I ran both chkntfs and chkdsk previously, which both failed at the time.

 

I just ran chkdsk (again) on e: and came up with the following results:

C:\Windows\system32>chkdsk e:
The type of the file system is NTFS.

WARNING!  F parameter not specified.
Running CHKDSK in read-only mode.

Stage 1: Examining basic file system structure ...
  231680 file records processed.
File verification completed.
  1 large file records processed.
  0 bad file records processed.

Stage 2: Examining file name linkage ...
  248288 index entries processed.
Index verification completed.
  0 unindexed files scanned.
  0 unindexed files recovered to lost and found.

Stage 3: Examining security descriptors ...
Security descriptor verification completed.
  8305 data files processed.
CHKDSK is verifying Usn Journal...
  8392544 USN bytes processed.
Usn Journal verification completed.
Detected bad clusters in logfile.
Found 5 bad clusters.

• Parts of the exercise:
- A) Name each stage that the chkdsk output above reports, giving its number and description.
- B) Write what could plausibly follow the final line of the chkdsk output above, picking up right after "Found 5 bad clusters."

• Data segment:
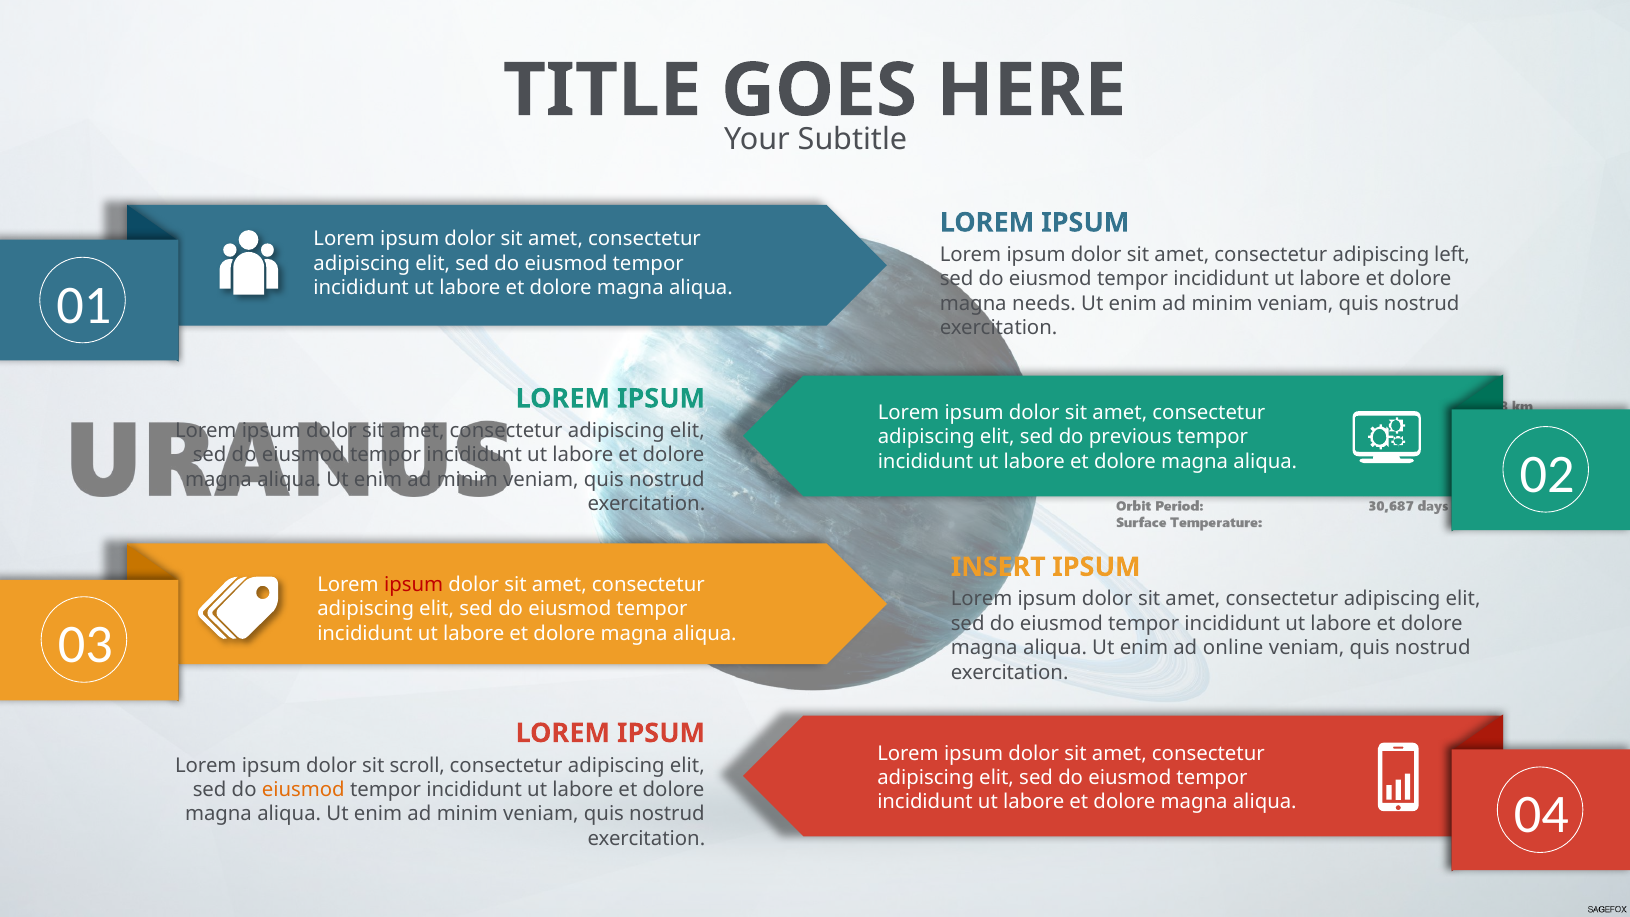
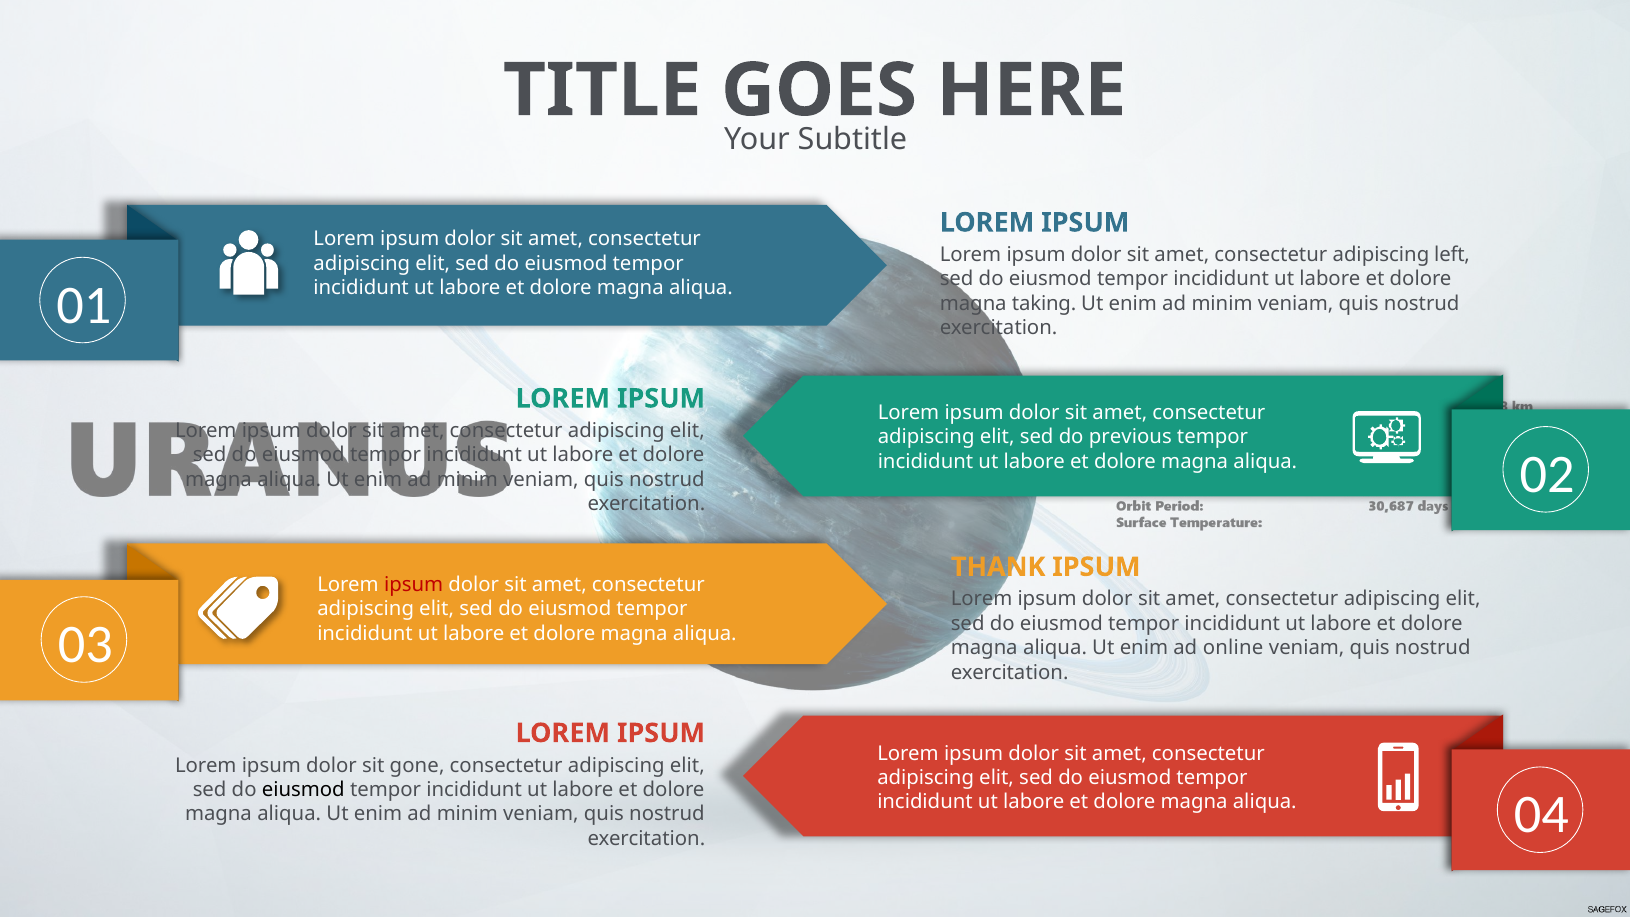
needs: needs -> taking
INSERT: INSERT -> THANK
scroll: scroll -> gone
eiusmod at (303, 790) colour: orange -> black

• Expected results:
- A)
Stage 1: Examining basic file system structure
Stage 2: Examining file name linkage
Stage 3: Examining security descriptors

- B)
The master file table's (MFT) BITMAP attribute is incorrect.
The Volume Bitmap is incorrect.
Windows has checked the file system and found problems.
Please run chkdsk /scan to find the problems and queue them for repair.

   2861359 MB total disk space.
 295827152 KB in 98393 files.
     36684 KB in 8306 indexes.
      6856 KB in bad sectors.
    395355 KB in use by the system.
     65536 KB occupied by the log file.
   2572037 MB available on disk.

      4096 bytes in each allocation unit.
 732508017 total allocation units on disk.
 658441506 allocation units available on disk.

Afterwards, I ran chkdsk /scan e: as prompted above.

C:\Windows\system32>chkdsk /scan e:
The type of the file system is NTFS.

Stage 1: Examining basic file system structure ...
  231680 file records processed.
File verification completed.
  1 large file records processed.
  0 bad file records processed.

Stage 2: Examining file name linkage ...
  248288 index entries processed.
Index verification completed.
  0 unindexed files scanned.
  0 unindexed files recovered to lost and found.

Stage 3: Examining security descriptors ...
Security descriptor verification completed.
  8305 data files processed.
CHKDSK is verifying Usn Journal...
  8393136 USN bytes processed.
Usn Journal verification completed.

Windows has scanned the file system and found no problems.
No further action is required.

   2861359 MB total disk space.
 295827152 KB in 98393 files.
     36684 KB in 8306 indexes.
      6836 KB in bad sectors.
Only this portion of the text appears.